**Information:**
╔══

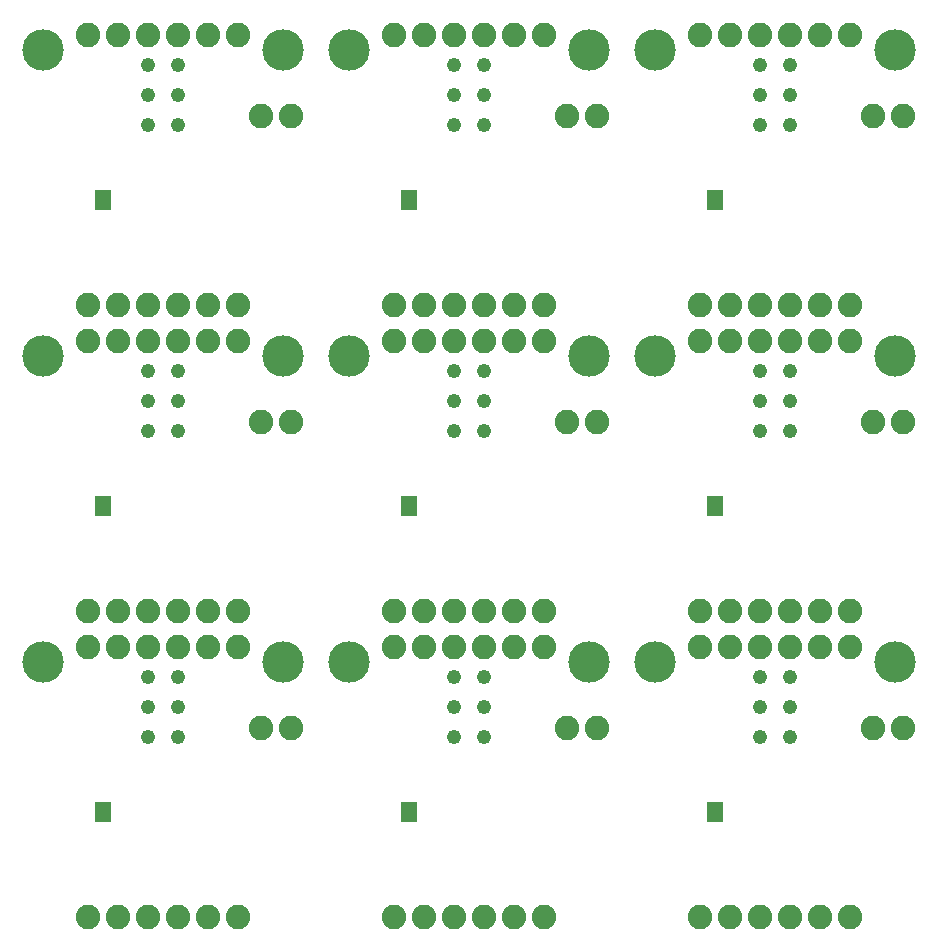
<source format=gbs>
G75*
%MOIN*%
%OFA0B0*%
%FSLAX25Y25*%
%IPPOS*%
%LPD*%
%AMOC8*
5,1,8,0,0,1.08239X$1,22.5*
%
%ADD10C,0.08200*%
%ADD11R,0.05800X0.03300*%
%ADD12C,0.13800*%
%ADD13C,0.04808*%
D10*
X0098333Y0043333D03*
X0108333Y0043333D03*
X0118333Y0043333D03*
X0128333Y0043333D03*
X0138333Y0043333D03*
X0148333Y0043333D03*
X0200333Y0043333D03*
X0210333Y0043333D03*
X0220333Y0043333D03*
X0230333Y0043333D03*
X0240333Y0043333D03*
X0250333Y0043333D03*
X0302333Y0043333D03*
X0312333Y0043333D03*
X0322333Y0043333D03*
X0332333Y0043333D03*
X0342333Y0043333D03*
X0352333Y0043333D03*
X0359833Y0106333D03*
X0369833Y0106333D03*
X0352333Y0133333D03*
X0342333Y0133333D03*
X0332333Y0133333D03*
X0322333Y0133333D03*
X0312333Y0133333D03*
X0302333Y0133333D03*
X0302333Y0145333D03*
X0312333Y0145333D03*
X0322333Y0145333D03*
X0332333Y0145333D03*
X0342333Y0145333D03*
X0352333Y0145333D03*
X0359833Y0208333D03*
X0369833Y0208333D03*
X0352333Y0235333D03*
X0342333Y0235333D03*
X0332333Y0235333D03*
X0322333Y0235333D03*
X0312333Y0235333D03*
X0302333Y0235333D03*
X0302333Y0247333D03*
X0312333Y0247333D03*
X0322333Y0247333D03*
X0332333Y0247333D03*
X0342333Y0247333D03*
X0352333Y0247333D03*
X0359833Y0310333D03*
X0369833Y0310333D03*
X0352333Y0337333D03*
X0342333Y0337333D03*
X0332333Y0337333D03*
X0322333Y0337333D03*
X0312333Y0337333D03*
X0302333Y0337333D03*
X0267833Y0310333D03*
X0257833Y0310333D03*
X0250333Y0337333D03*
X0240333Y0337333D03*
X0230333Y0337333D03*
X0220333Y0337333D03*
X0210333Y0337333D03*
X0200333Y0337333D03*
X0165833Y0310333D03*
X0155833Y0310333D03*
X0148333Y0337333D03*
X0138333Y0337333D03*
X0128333Y0337333D03*
X0118333Y0337333D03*
X0108333Y0337333D03*
X0098333Y0337333D03*
X0098333Y0247333D03*
X0108333Y0247333D03*
X0118333Y0247333D03*
X0128333Y0247333D03*
X0138333Y0247333D03*
X0148333Y0247333D03*
X0148333Y0235333D03*
X0138333Y0235333D03*
X0128333Y0235333D03*
X0118333Y0235333D03*
X0108333Y0235333D03*
X0098333Y0235333D03*
X0155833Y0208333D03*
X0165833Y0208333D03*
X0200333Y0235333D03*
X0210333Y0235333D03*
X0220333Y0235333D03*
X0230333Y0235333D03*
X0240333Y0235333D03*
X0250333Y0235333D03*
X0250333Y0247333D03*
X0240333Y0247333D03*
X0230333Y0247333D03*
X0220333Y0247333D03*
X0210333Y0247333D03*
X0200333Y0247333D03*
X0257833Y0208333D03*
X0267833Y0208333D03*
X0250333Y0145333D03*
X0240333Y0145333D03*
X0230333Y0145333D03*
X0220333Y0145333D03*
X0210333Y0145333D03*
X0200333Y0145333D03*
X0200333Y0133333D03*
X0210333Y0133333D03*
X0220333Y0133333D03*
X0230333Y0133333D03*
X0240333Y0133333D03*
X0250333Y0133333D03*
X0257833Y0106333D03*
X0267833Y0106333D03*
X0165833Y0106333D03*
X0155833Y0106333D03*
X0148333Y0133333D03*
X0138333Y0133333D03*
X0128333Y0133333D03*
X0118333Y0133333D03*
X0108333Y0133333D03*
X0098333Y0133333D03*
X0098333Y0145333D03*
X0108333Y0145333D03*
X0118333Y0145333D03*
X0128333Y0145333D03*
X0138333Y0145333D03*
X0148333Y0145333D03*
D11*
X0103333Y0178733D03*
X0103333Y0181933D03*
X0205333Y0181933D03*
X0205333Y0178733D03*
X0307333Y0178733D03*
X0307333Y0181933D03*
X0307333Y0280733D03*
X0307333Y0283933D03*
X0205333Y0283933D03*
X0205333Y0280733D03*
X0103333Y0280733D03*
X0103333Y0283933D03*
X0103333Y0079933D03*
X0103333Y0076733D03*
X0205333Y0076733D03*
X0205333Y0079933D03*
X0307333Y0079933D03*
X0307333Y0076733D03*
D12*
X0287333Y0128333D03*
X0265333Y0128333D03*
X0185333Y0128333D03*
X0163333Y0128333D03*
X0083333Y0128333D03*
X0083333Y0230333D03*
X0163333Y0230333D03*
X0185333Y0230333D03*
X0265333Y0230333D03*
X0287333Y0230333D03*
X0367333Y0230333D03*
X0367333Y0332333D03*
X0287333Y0332333D03*
X0265333Y0332333D03*
X0185333Y0332333D03*
X0163333Y0332333D03*
X0083333Y0332333D03*
X0367333Y0128333D03*
D13*
X0332333Y0123333D03*
X0332333Y0113333D03*
X0332333Y0103333D03*
X0322333Y0103333D03*
X0322333Y0113333D03*
X0322333Y0123333D03*
X0322333Y0205333D03*
X0322333Y0215333D03*
X0322333Y0225333D03*
X0332333Y0225333D03*
X0332333Y0215333D03*
X0332333Y0205333D03*
X0230333Y0205333D03*
X0220333Y0205333D03*
X0220333Y0215333D03*
X0220333Y0225333D03*
X0230333Y0225333D03*
X0230333Y0215333D03*
X0230333Y0123333D03*
X0230333Y0113333D03*
X0230333Y0103333D03*
X0220333Y0103333D03*
X0220333Y0113333D03*
X0220333Y0123333D03*
X0128333Y0123333D03*
X0118333Y0123333D03*
X0118333Y0113333D03*
X0128333Y0113333D03*
X0128333Y0103333D03*
X0118333Y0103333D03*
X0118333Y0205333D03*
X0128333Y0205333D03*
X0128333Y0215333D03*
X0118333Y0215333D03*
X0118333Y0225333D03*
X0128333Y0225333D03*
X0128333Y0307333D03*
X0118333Y0307333D03*
X0118333Y0317333D03*
X0128333Y0317333D03*
X0128333Y0327333D03*
X0118333Y0327333D03*
X0220333Y0327333D03*
X0220333Y0317333D03*
X0220333Y0307333D03*
X0230333Y0307333D03*
X0230333Y0317333D03*
X0230333Y0327333D03*
X0322333Y0327333D03*
X0322333Y0317333D03*
X0322333Y0307333D03*
X0332333Y0307333D03*
X0332333Y0317333D03*
X0332333Y0327333D03*
M02*

</source>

╚══

**Instruction:** Return the material exactly as written, except for any pictures it holds.

**Written response:**
<source format=gbs>
G75*
%MOIN*%
%OFA0B0*%
%FSLAX25Y25*%
%IPPOS*%
%LPD*%
%AMOC8*
5,1,8,0,0,1.08239X$1,22.5*
%
%ADD10C,0.08200*%
%ADD11R,0.05800X0.03300*%
%ADD12C,0.13800*%
%ADD13C,0.04808*%
D10*
X0098333Y0043333D03*
X0108333Y0043333D03*
X0118333Y0043333D03*
X0128333Y0043333D03*
X0138333Y0043333D03*
X0148333Y0043333D03*
X0200333Y0043333D03*
X0210333Y0043333D03*
X0220333Y0043333D03*
X0230333Y0043333D03*
X0240333Y0043333D03*
X0250333Y0043333D03*
X0302333Y0043333D03*
X0312333Y0043333D03*
X0322333Y0043333D03*
X0332333Y0043333D03*
X0342333Y0043333D03*
X0352333Y0043333D03*
X0359833Y0106333D03*
X0369833Y0106333D03*
X0352333Y0133333D03*
X0342333Y0133333D03*
X0332333Y0133333D03*
X0322333Y0133333D03*
X0312333Y0133333D03*
X0302333Y0133333D03*
X0302333Y0145333D03*
X0312333Y0145333D03*
X0322333Y0145333D03*
X0332333Y0145333D03*
X0342333Y0145333D03*
X0352333Y0145333D03*
X0359833Y0208333D03*
X0369833Y0208333D03*
X0352333Y0235333D03*
X0342333Y0235333D03*
X0332333Y0235333D03*
X0322333Y0235333D03*
X0312333Y0235333D03*
X0302333Y0235333D03*
X0302333Y0247333D03*
X0312333Y0247333D03*
X0322333Y0247333D03*
X0332333Y0247333D03*
X0342333Y0247333D03*
X0352333Y0247333D03*
X0359833Y0310333D03*
X0369833Y0310333D03*
X0352333Y0337333D03*
X0342333Y0337333D03*
X0332333Y0337333D03*
X0322333Y0337333D03*
X0312333Y0337333D03*
X0302333Y0337333D03*
X0267833Y0310333D03*
X0257833Y0310333D03*
X0250333Y0337333D03*
X0240333Y0337333D03*
X0230333Y0337333D03*
X0220333Y0337333D03*
X0210333Y0337333D03*
X0200333Y0337333D03*
X0165833Y0310333D03*
X0155833Y0310333D03*
X0148333Y0337333D03*
X0138333Y0337333D03*
X0128333Y0337333D03*
X0118333Y0337333D03*
X0108333Y0337333D03*
X0098333Y0337333D03*
X0098333Y0247333D03*
X0108333Y0247333D03*
X0118333Y0247333D03*
X0128333Y0247333D03*
X0138333Y0247333D03*
X0148333Y0247333D03*
X0148333Y0235333D03*
X0138333Y0235333D03*
X0128333Y0235333D03*
X0118333Y0235333D03*
X0108333Y0235333D03*
X0098333Y0235333D03*
X0155833Y0208333D03*
X0165833Y0208333D03*
X0200333Y0235333D03*
X0210333Y0235333D03*
X0220333Y0235333D03*
X0230333Y0235333D03*
X0240333Y0235333D03*
X0250333Y0235333D03*
X0250333Y0247333D03*
X0240333Y0247333D03*
X0230333Y0247333D03*
X0220333Y0247333D03*
X0210333Y0247333D03*
X0200333Y0247333D03*
X0257833Y0208333D03*
X0267833Y0208333D03*
X0250333Y0145333D03*
X0240333Y0145333D03*
X0230333Y0145333D03*
X0220333Y0145333D03*
X0210333Y0145333D03*
X0200333Y0145333D03*
X0200333Y0133333D03*
X0210333Y0133333D03*
X0220333Y0133333D03*
X0230333Y0133333D03*
X0240333Y0133333D03*
X0250333Y0133333D03*
X0257833Y0106333D03*
X0267833Y0106333D03*
X0165833Y0106333D03*
X0155833Y0106333D03*
X0148333Y0133333D03*
X0138333Y0133333D03*
X0128333Y0133333D03*
X0118333Y0133333D03*
X0108333Y0133333D03*
X0098333Y0133333D03*
X0098333Y0145333D03*
X0108333Y0145333D03*
X0118333Y0145333D03*
X0128333Y0145333D03*
X0138333Y0145333D03*
X0148333Y0145333D03*
D11*
X0103333Y0178733D03*
X0103333Y0181933D03*
X0205333Y0181933D03*
X0205333Y0178733D03*
X0307333Y0178733D03*
X0307333Y0181933D03*
X0307333Y0280733D03*
X0307333Y0283933D03*
X0205333Y0283933D03*
X0205333Y0280733D03*
X0103333Y0280733D03*
X0103333Y0283933D03*
X0103333Y0079933D03*
X0103333Y0076733D03*
X0205333Y0076733D03*
X0205333Y0079933D03*
X0307333Y0079933D03*
X0307333Y0076733D03*
D12*
X0287333Y0128333D03*
X0265333Y0128333D03*
X0185333Y0128333D03*
X0163333Y0128333D03*
X0083333Y0128333D03*
X0083333Y0230333D03*
X0163333Y0230333D03*
X0185333Y0230333D03*
X0265333Y0230333D03*
X0287333Y0230333D03*
X0367333Y0230333D03*
X0367333Y0332333D03*
X0287333Y0332333D03*
X0265333Y0332333D03*
X0185333Y0332333D03*
X0163333Y0332333D03*
X0083333Y0332333D03*
X0367333Y0128333D03*
D13*
X0332333Y0123333D03*
X0332333Y0113333D03*
X0332333Y0103333D03*
X0322333Y0103333D03*
X0322333Y0113333D03*
X0322333Y0123333D03*
X0322333Y0205333D03*
X0322333Y0215333D03*
X0322333Y0225333D03*
X0332333Y0225333D03*
X0332333Y0215333D03*
X0332333Y0205333D03*
X0230333Y0205333D03*
X0220333Y0205333D03*
X0220333Y0215333D03*
X0220333Y0225333D03*
X0230333Y0225333D03*
X0230333Y0215333D03*
X0230333Y0123333D03*
X0230333Y0113333D03*
X0230333Y0103333D03*
X0220333Y0103333D03*
X0220333Y0113333D03*
X0220333Y0123333D03*
X0128333Y0123333D03*
X0118333Y0123333D03*
X0118333Y0113333D03*
X0128333Y0113333D03*
X0128333Y0103333D03*
X0118333Y0103333D03*
X0118333Y0205333D03*
X0128333Y0205333D03*
X0128333Y0215333D03*
X0118333Y0215333D03*
X0118333Y0225333D03*
X0128333Y0225333D03*
X0128333Y0307333D03*
X0118333Y0307333D03*
X0118333Y0317333D03*
X0128333Y0317333D03*
X0128333Y0327333D03*
X0118333Y0327333D03*
X0220333Y0327333D03*
X0220333Y0317333D03*
X0220333Y0307333D03*
X0230333Y0307333D03*
X0230333Y0317333D03*
X0230333Y0327333D03*
X0322333Y0327333D03*
X0322333Y0317333D03*
X0322333Y0307333D03*
X0332333Y0307333D03*
X0332333Y0317333D03*
X0332333Y0327333D03*
M02*

</source>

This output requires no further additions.